[DATASET RECORDS — start]
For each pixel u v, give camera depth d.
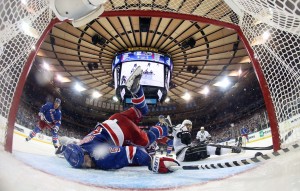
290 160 2.42
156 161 3.04
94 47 16.39
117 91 16.11
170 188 2.17
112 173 3.01
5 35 2.72
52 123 7.23
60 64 18.75
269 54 3.92
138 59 15.71
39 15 3.53
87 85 22.42
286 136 3.46
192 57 17.33
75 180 2.27
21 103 19.02
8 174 1.78
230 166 2.99
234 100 25.56
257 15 3.27
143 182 2.42
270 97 3.88
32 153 4.70
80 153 3.04
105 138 3.27
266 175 2.17
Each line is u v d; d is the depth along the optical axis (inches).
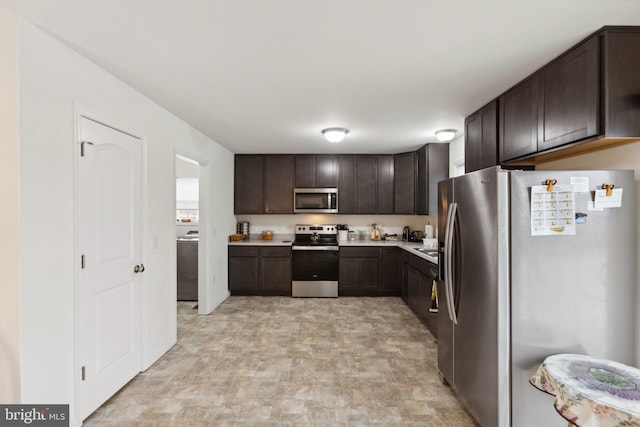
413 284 161.6
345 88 96.3
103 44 71.3
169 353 116.4
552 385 58.2
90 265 79.4
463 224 82.4
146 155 103.3
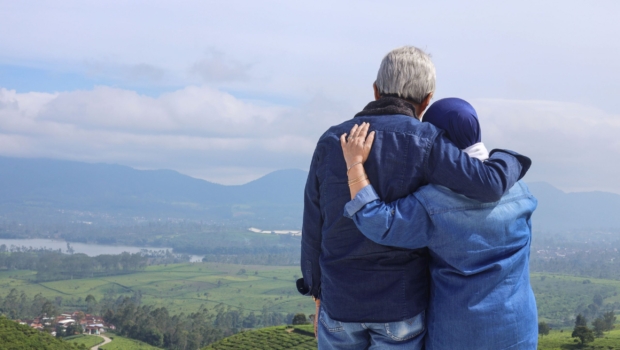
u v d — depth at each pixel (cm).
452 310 310
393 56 355
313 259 365
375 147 326
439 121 336
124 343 10831
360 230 318
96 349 10212
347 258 328
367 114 349
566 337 7862
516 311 308
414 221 309
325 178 341
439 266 320
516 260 313
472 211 309
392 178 321
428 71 352
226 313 16712
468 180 304
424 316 327
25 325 6375
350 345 342
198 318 14100
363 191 318
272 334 5891
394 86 351
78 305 18900
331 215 336
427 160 317
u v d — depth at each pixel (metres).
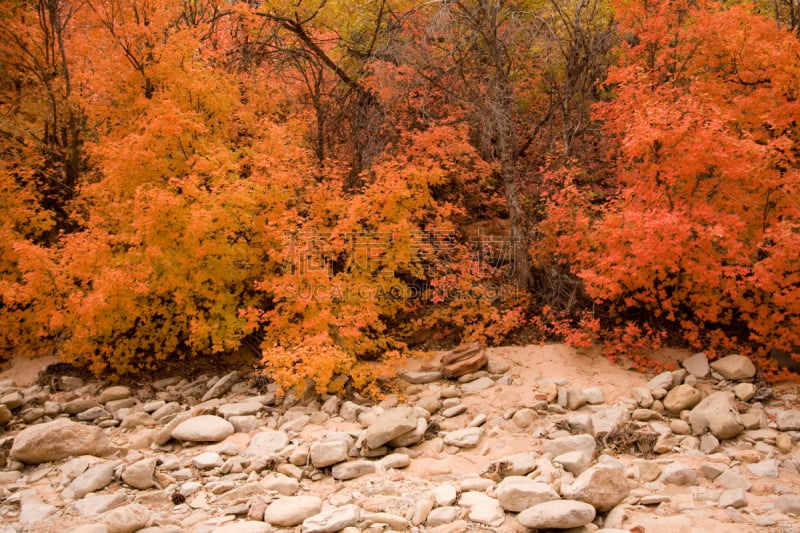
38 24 8.89
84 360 6.90
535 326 7.23
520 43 8.66
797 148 6.61
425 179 7.03
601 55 8.69
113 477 4.40
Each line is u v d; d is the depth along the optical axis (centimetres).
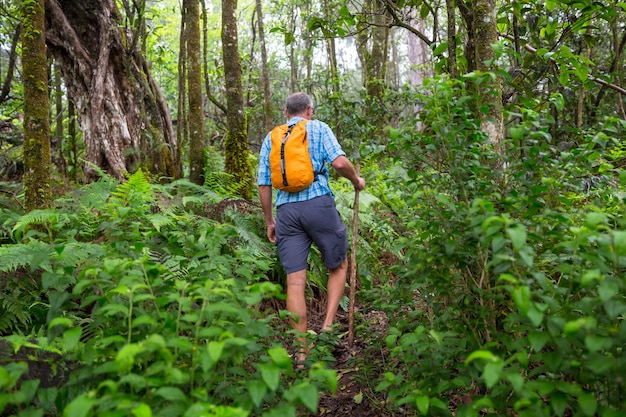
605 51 704
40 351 206
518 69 334
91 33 561
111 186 427
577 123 518
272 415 133
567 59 261
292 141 313
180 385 167
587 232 140
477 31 276
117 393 139
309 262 425
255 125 1295
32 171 343
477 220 160
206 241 234
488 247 189
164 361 149
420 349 186
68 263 260
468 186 207
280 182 314
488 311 191
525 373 192
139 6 592
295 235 324
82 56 550
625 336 132
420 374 205
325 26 364
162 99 627
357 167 374
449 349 187
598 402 160
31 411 132
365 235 492
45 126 346
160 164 586
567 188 234
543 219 190
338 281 336
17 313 271
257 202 490
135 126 577
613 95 648
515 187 214
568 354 144
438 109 205
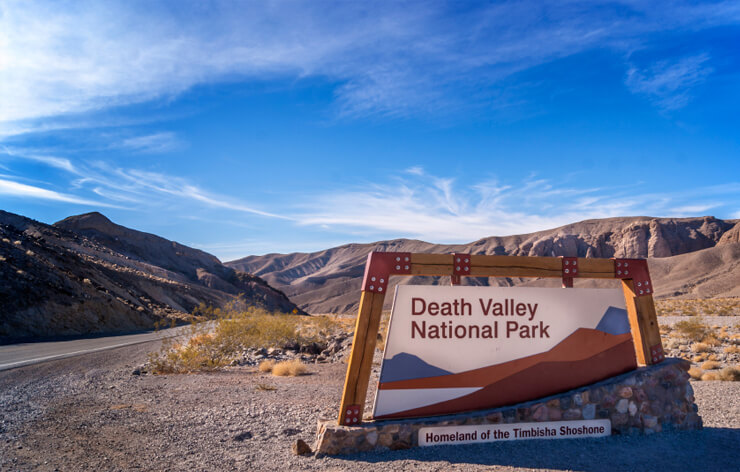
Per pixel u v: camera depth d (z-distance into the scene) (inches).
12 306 1104.2
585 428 254.7
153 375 506.3
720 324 1163.3
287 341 839.7
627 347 275.9
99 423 293.1
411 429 237.6
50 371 509.7
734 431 267.9
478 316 260.1
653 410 264.1
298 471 209.0
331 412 329.1
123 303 1750.7
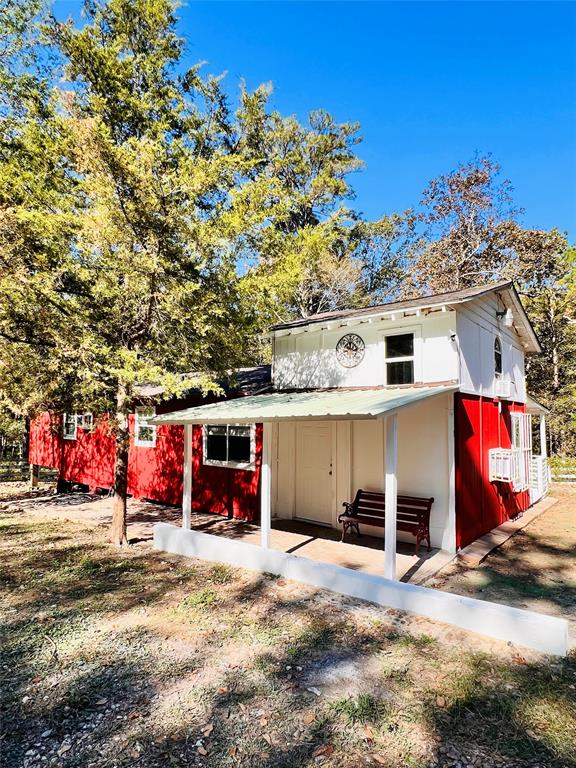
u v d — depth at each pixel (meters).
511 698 3.62
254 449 10.61
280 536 9.00
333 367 9.93
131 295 6.96
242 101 17.08
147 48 11.20
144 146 6.45
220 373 8.30
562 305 22.89
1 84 8.09
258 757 2.93
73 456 15.48
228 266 7.40
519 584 6.48
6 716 3.34
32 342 7.10
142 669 4.02
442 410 8.12
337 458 9.76
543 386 24.14
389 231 27.77
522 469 10.70
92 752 2.96
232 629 4.86
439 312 8.32
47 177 7.48
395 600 5.42
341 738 3.12
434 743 3.09
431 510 8.16
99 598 5.73
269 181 7.45
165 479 12.74
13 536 9.06
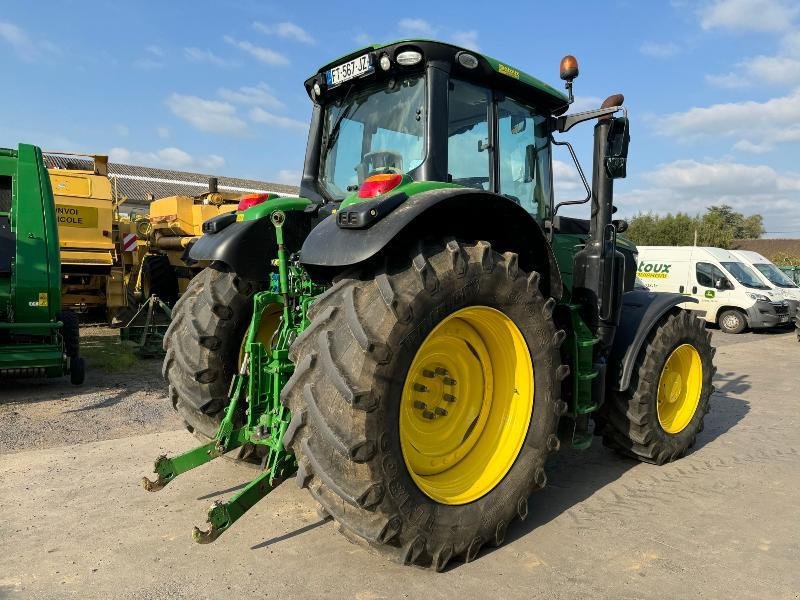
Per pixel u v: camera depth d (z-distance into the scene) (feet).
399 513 7.98
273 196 12.27
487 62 10.80
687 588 8.32
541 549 9.41
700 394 14.42
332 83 11.59
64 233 30.78
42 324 18.11
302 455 8.01
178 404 11.68
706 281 48.01
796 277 71.31
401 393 8.02
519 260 10.26
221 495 11.07
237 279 11.38
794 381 24.21
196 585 8.14
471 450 9.84
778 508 11.14
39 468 12.35
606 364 12.64
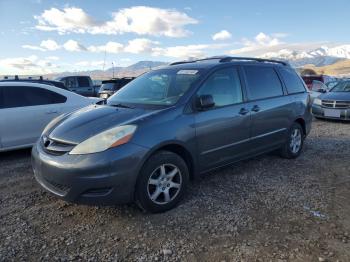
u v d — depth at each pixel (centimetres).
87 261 298
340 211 391
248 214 385
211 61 507
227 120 457
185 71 474
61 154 361
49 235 342
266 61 584
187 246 320
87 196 347
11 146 643
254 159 610
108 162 342
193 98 425
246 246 319
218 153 453
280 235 338
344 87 1190
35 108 670
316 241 325
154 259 300
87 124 386
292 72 634
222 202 418
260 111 516
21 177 525
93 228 356
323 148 703
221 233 343
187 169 411
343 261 293
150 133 370
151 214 386
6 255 305
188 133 406
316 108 1129
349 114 1045
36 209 404
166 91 449
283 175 521
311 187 470
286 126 583
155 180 381
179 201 409
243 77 507
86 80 1942
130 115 395
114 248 318
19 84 670
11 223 368
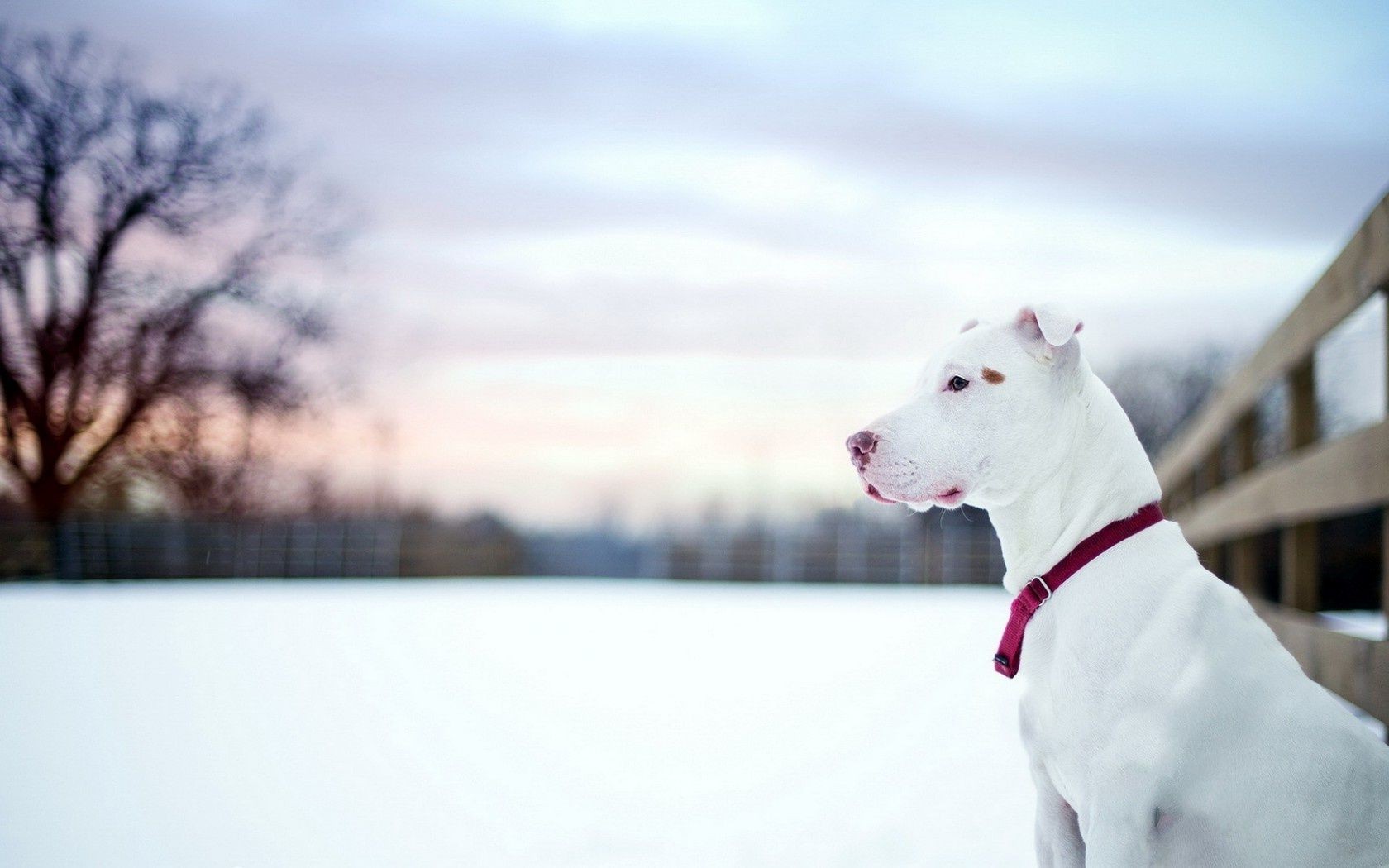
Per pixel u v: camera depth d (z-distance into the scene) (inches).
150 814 164.6
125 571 790.5
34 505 820.0
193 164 847.1
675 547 912.9
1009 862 135.9
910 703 255.8
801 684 289.6
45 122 800.9
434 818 162.4
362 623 463.5
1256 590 210.8
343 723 236.7
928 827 151.9
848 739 216.1
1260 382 192.5
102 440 836.0
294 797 174.7
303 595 655.1
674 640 405.7
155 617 484.1
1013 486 102.4
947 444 103.0
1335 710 88.0
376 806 169.2
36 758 201.9
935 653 356.8
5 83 791.7
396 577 877.8
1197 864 86.6
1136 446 101.1
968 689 271.1
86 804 170.6
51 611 513.3
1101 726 90.6
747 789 178.1
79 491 832.3
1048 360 102.4
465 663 333.7
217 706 256.1
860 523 889.5
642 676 307.1
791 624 474.6
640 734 224.4
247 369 869.2
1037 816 101.3
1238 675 88.0
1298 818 84.2
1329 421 641.0
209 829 156.8
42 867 140.3
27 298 809.5
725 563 894.4
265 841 151.3
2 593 665.6
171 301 852.6
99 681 292.0
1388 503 118.6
[DATASET RECORDS — finish]
■ **TASK PROMPT**: From the entries, report every line in which the string "centimetres" occurs.

■ **ANSWER BOX**:
Each line is u v d; d is the depth along the optical axis (centimetres).
u v d — depth at each pixel (centimetres).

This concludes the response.